On May 20, 1985, John Paul II gave a homily at a Mass with artists in Brussels: "The Church has long since made a covenant with you [...] Do not interrupt this extraordinarily fruitful contact! Do not close your spirit to the breath of the divine Spirit!". This dialogue between art and the Church was undoubtedly an important concern of John Paul II. In Brussels, he addressed the problem of the artistic representation of God.
The representation of the divine mystery is a basic problem of Christian art. It also concerns the way to represent the Holy Spirit. Artists have to decide in which symbolic language the reality behind the visible things can be most adequately expressed. Nor is the representation of the Holy Spirit obvious in the history of art.
The first iconographic representations of Pentecost emerged in the 5th century as a consequence of the dogmatic decisions of the Councils of Nicaea (325) and Constantinople (381). In any case, the most important formula for the Holy Spirit in the images of late antiquity was the dove (Mt 3:16), in accordance with the great importance of the biblical witness in the faith of the early Church. Also in contemporary art, the most frequent image of the Holy Spirit is the dove.

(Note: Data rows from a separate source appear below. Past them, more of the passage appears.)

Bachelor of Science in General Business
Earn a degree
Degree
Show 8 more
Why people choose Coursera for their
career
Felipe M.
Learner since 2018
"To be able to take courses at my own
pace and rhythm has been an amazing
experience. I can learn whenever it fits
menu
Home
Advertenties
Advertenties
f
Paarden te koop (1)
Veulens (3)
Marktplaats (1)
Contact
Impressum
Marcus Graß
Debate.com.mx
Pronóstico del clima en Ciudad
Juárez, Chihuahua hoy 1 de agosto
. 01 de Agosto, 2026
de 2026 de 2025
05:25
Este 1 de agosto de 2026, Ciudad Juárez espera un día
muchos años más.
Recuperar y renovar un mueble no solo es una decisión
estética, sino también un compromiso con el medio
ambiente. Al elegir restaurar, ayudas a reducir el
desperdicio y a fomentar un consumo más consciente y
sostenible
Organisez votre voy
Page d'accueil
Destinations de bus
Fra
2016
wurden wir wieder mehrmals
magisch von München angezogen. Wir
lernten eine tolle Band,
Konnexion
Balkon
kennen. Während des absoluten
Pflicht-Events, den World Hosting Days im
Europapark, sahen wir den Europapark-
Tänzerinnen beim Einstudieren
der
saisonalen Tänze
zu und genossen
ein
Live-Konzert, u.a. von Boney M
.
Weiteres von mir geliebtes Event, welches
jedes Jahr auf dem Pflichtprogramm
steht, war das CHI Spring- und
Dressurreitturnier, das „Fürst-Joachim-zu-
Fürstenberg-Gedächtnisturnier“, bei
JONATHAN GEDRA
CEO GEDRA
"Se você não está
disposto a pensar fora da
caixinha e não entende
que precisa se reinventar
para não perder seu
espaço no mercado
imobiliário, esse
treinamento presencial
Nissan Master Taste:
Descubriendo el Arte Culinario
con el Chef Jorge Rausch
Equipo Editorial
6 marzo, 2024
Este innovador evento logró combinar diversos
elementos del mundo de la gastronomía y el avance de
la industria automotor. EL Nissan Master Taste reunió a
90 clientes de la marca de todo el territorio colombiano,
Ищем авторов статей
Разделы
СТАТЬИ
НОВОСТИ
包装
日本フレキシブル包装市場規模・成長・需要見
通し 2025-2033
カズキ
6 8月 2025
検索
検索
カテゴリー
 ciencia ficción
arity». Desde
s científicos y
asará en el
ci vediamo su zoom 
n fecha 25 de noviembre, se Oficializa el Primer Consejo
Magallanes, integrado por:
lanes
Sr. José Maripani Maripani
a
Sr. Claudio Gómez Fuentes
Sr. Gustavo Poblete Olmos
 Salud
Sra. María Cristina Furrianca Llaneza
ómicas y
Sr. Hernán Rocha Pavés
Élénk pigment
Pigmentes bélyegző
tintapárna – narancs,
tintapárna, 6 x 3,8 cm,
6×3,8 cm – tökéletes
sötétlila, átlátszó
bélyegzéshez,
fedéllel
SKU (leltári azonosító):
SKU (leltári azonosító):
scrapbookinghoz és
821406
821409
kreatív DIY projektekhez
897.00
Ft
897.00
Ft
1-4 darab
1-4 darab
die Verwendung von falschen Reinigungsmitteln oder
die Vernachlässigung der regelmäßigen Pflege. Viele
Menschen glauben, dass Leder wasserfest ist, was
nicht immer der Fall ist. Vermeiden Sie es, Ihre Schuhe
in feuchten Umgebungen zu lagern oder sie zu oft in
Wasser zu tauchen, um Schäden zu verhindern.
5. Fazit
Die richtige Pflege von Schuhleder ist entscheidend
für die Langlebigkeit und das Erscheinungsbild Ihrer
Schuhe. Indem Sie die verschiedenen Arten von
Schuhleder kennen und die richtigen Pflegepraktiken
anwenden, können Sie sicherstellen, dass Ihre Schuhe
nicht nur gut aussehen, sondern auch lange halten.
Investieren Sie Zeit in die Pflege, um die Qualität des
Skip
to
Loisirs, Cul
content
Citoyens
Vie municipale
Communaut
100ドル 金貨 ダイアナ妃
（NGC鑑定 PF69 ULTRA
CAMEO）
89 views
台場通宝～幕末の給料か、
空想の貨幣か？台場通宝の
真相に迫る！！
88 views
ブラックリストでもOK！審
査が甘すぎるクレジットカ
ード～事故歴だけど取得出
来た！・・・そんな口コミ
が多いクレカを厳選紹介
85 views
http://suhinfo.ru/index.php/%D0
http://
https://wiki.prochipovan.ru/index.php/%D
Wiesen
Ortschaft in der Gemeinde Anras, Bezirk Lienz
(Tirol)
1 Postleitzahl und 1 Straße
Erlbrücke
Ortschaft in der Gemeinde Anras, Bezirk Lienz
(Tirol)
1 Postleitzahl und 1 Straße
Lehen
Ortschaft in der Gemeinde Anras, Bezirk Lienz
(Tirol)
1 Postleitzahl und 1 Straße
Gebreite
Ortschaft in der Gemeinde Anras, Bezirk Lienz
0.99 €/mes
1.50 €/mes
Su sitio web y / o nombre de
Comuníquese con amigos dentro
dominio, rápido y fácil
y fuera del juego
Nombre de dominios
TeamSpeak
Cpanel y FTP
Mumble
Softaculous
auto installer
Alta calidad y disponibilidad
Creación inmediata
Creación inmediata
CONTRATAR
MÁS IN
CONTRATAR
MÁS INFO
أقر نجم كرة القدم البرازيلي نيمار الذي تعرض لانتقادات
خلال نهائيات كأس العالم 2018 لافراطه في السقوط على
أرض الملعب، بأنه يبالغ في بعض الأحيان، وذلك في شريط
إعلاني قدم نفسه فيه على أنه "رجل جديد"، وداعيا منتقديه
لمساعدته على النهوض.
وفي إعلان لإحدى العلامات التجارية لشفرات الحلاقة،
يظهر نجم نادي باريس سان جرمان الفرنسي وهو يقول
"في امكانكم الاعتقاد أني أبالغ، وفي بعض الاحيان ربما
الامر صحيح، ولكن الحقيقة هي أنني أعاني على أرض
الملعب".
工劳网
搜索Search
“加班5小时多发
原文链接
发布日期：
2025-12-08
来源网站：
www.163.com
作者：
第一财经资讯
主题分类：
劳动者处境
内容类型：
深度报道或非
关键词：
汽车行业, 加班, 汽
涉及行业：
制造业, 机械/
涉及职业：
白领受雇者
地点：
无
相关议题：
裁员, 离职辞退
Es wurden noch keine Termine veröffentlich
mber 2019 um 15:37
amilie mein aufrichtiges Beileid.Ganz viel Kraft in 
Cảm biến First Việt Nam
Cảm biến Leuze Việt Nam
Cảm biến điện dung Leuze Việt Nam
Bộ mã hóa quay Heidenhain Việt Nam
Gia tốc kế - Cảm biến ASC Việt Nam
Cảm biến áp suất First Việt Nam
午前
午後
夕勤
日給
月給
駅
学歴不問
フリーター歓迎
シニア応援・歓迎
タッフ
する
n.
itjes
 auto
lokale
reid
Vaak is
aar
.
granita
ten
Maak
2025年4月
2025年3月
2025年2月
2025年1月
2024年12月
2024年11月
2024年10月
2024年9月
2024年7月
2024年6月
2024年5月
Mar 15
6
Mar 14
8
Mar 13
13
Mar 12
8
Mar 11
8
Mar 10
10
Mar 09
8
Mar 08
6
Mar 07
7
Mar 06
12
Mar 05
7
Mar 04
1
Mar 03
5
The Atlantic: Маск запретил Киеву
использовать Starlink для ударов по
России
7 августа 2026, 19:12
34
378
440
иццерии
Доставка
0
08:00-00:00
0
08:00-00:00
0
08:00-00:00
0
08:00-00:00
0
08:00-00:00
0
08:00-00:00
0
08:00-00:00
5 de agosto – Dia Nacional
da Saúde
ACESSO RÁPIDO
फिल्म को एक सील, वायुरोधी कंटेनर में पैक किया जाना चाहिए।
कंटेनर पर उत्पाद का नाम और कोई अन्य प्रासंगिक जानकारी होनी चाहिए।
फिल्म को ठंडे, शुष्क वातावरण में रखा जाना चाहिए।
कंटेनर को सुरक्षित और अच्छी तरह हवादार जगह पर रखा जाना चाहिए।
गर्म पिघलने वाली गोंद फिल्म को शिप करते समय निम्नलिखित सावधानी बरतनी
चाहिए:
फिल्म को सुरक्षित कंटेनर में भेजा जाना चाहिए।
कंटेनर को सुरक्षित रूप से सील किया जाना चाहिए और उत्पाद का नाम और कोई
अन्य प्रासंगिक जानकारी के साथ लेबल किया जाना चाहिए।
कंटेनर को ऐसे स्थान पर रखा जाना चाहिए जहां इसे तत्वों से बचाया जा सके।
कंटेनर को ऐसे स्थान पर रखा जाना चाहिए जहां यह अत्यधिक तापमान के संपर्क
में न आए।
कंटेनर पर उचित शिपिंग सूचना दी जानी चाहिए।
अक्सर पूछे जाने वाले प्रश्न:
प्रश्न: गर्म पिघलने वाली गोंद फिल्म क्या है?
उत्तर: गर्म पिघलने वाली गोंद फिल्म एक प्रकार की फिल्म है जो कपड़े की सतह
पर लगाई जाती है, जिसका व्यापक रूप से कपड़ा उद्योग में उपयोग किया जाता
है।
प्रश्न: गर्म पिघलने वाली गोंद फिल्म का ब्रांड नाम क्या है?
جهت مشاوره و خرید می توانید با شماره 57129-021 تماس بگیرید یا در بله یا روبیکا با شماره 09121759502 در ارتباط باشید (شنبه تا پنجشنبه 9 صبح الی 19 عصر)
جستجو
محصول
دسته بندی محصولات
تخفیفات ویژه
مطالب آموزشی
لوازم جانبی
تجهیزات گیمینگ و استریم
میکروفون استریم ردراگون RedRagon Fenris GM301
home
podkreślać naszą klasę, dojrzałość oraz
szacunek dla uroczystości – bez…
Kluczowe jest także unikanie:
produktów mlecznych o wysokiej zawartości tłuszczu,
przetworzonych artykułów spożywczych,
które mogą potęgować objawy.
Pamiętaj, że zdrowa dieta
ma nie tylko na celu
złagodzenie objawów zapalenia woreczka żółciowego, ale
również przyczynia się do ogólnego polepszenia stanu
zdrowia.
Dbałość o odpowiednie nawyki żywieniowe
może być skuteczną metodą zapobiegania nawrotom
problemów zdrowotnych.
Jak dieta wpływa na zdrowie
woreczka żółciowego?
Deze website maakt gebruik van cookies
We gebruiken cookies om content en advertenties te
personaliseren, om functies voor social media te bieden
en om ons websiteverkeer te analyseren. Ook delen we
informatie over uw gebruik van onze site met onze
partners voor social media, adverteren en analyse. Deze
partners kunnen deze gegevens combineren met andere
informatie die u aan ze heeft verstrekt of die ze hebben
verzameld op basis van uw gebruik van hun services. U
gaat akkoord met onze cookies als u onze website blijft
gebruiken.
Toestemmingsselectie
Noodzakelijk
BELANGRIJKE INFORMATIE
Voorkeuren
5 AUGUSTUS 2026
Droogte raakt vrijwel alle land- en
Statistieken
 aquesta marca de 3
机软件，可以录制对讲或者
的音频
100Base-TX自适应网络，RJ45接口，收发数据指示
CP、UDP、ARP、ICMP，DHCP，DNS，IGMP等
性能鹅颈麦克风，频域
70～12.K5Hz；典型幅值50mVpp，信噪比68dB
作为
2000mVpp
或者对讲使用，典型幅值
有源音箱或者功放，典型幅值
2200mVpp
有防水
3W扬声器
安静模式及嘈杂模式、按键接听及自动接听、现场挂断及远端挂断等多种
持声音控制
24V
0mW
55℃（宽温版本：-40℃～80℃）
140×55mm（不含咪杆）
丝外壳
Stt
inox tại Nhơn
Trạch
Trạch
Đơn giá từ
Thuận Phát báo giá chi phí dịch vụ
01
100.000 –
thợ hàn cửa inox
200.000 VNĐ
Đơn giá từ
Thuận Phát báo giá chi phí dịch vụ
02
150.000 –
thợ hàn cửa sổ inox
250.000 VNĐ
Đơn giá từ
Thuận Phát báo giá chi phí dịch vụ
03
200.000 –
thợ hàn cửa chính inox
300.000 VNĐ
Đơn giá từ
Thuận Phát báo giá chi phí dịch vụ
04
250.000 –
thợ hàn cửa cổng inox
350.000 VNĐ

In the third and fourth centuries, ecclesiastical writers had allegorically referred the dove to Christ or to the human soul, and it had the same meaning in the reliefs and paintings of the sepulchral art of that time. But since the biblical truth of the triune God was elevated to dogma of the Church, (381), in the images the dove was reserved for the Person of the Holy Spirit. In the images, the rays that surround it or depart from it indicate its condition of divine gift.